----- Text

On Wednesday 09 Nov 2005 12:39 am, Rony Bill wrote:
This is just a suggestion. Whenever they create softwares for hospitals, they could create a system wherein every department creates its bills directly into the computer and prints it out on a tiny printer just like the one used in restaurants and STD/ISD booths. So when a patient's portfolio is created on admission it is stored on a central server. Every department's new bill is added to this record at the time of creation itself. So during discharge the billing department does not enter any bills into their computer, instead they simply click a button to get a final print out as per their format. In order to overcome local networking glitches that may temporarily prevent access to the main server, a sub server database can be kept running in every machine that is used to enter data. This server will store a backup of all its own records and also act as a buffer holder when network is down. When the network is up again, it will automatically locate the main server and update the main database. This will be a background process that will run without user intervention, thus allowing records to be created inspite of network loss.
brilliant idea - strange that no one has ever thought about it!
Sometime on Wed, Nov 09, 2005 at 12:39:44AM +0530, Rony Bill said:
Hello All,
Yesterday I was at a hospital to oversee a patient's discharge. It took a whole day for them to simply discharge the patient. What was surprising was that even though the hospital had computers in practically all departments, they didn't seem to maintain records
[snip]
I had seen such a software some 2 years back, made to order for a couple of clinics in chembur. It was written in Python/PyGTK and just worked like what you are expecting. With all clickable icons of beds and wards and floors as in a typical hospital.

----------
----- Data supplied

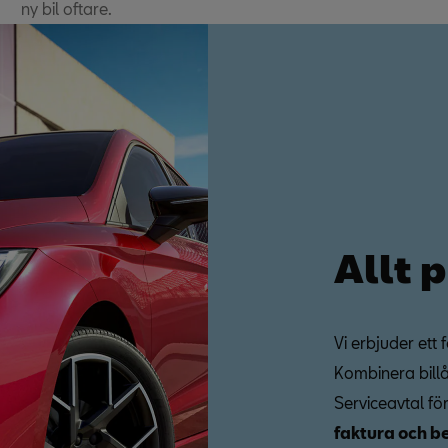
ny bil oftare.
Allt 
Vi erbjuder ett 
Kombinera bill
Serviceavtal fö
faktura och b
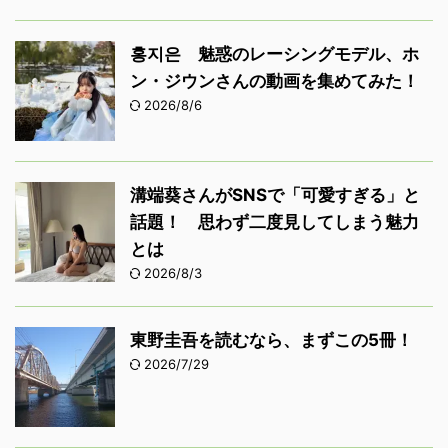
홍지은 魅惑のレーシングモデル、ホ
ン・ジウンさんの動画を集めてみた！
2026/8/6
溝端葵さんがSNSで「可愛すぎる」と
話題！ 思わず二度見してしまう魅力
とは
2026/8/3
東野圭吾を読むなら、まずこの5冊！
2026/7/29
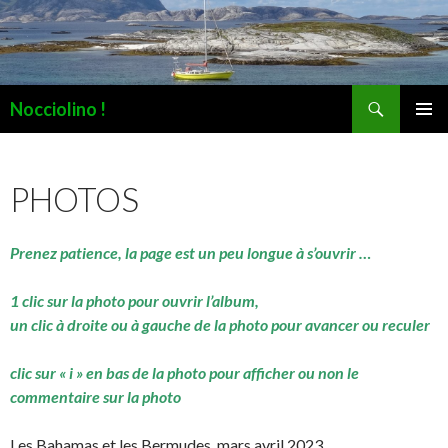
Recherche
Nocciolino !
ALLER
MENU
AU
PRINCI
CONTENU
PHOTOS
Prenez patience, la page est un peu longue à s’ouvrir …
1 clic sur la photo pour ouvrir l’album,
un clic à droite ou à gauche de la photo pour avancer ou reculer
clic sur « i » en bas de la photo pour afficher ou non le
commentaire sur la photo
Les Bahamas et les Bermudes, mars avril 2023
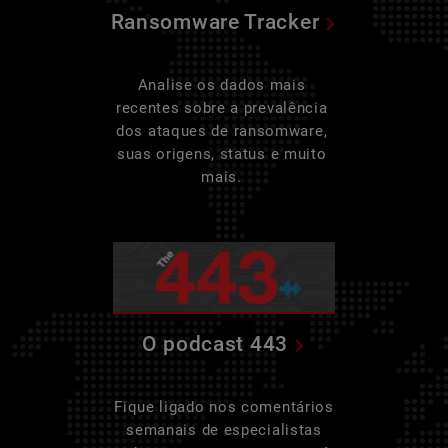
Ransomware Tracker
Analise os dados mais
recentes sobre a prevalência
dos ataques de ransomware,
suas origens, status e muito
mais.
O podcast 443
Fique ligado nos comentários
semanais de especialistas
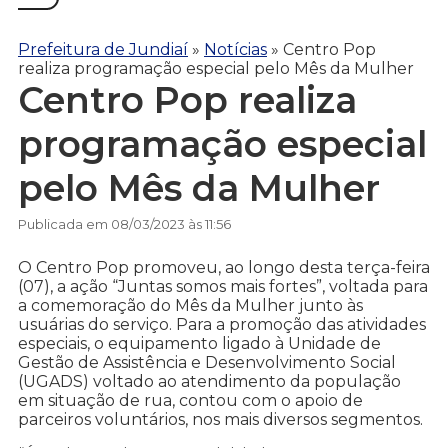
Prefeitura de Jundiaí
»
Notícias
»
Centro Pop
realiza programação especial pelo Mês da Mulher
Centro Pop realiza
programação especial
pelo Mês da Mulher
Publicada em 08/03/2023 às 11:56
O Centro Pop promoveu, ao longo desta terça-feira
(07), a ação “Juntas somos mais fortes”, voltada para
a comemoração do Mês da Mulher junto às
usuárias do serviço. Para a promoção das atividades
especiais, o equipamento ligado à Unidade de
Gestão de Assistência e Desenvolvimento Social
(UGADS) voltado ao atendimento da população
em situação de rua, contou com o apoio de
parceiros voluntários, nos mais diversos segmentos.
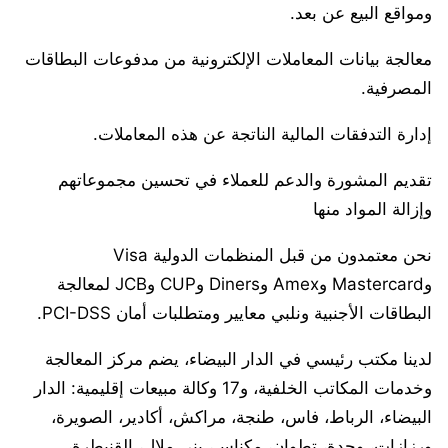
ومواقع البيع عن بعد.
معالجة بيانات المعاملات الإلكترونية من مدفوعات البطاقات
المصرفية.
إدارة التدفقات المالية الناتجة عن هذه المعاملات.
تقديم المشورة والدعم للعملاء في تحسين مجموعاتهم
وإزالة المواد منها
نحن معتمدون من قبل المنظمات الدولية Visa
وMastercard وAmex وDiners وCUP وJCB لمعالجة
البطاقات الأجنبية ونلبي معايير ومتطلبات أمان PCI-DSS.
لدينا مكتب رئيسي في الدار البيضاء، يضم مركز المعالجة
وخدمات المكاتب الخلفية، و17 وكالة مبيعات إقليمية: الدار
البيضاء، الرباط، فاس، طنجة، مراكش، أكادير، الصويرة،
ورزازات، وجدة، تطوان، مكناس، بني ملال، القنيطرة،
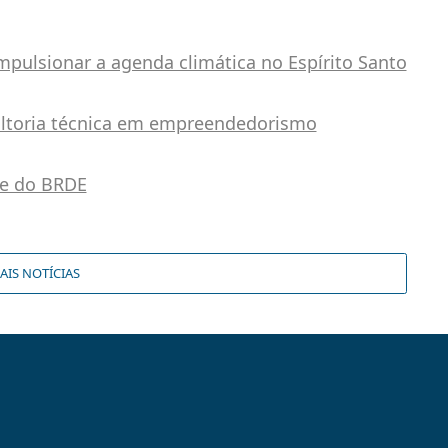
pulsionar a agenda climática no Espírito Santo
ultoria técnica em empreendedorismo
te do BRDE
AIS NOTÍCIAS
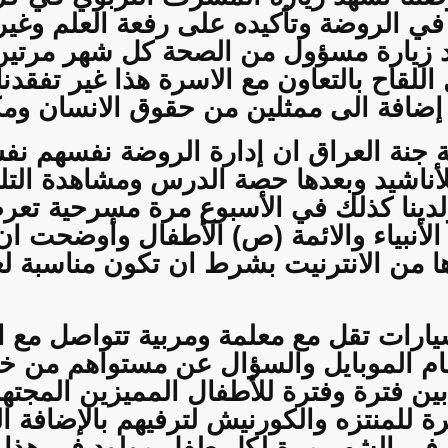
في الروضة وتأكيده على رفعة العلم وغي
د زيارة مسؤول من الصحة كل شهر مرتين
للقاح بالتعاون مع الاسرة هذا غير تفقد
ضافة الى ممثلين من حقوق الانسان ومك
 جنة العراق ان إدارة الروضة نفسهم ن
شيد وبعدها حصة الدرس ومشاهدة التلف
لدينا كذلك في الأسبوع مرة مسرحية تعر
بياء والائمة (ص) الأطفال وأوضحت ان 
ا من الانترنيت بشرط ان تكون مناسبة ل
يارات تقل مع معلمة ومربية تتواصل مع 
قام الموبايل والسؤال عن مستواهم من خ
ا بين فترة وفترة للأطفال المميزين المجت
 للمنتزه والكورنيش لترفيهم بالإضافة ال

----------

Exercise: In the hospital billing discussion, list everything the software seen two years earlier had clickable icons of.

Exercise result:
- beds
- wards
- floors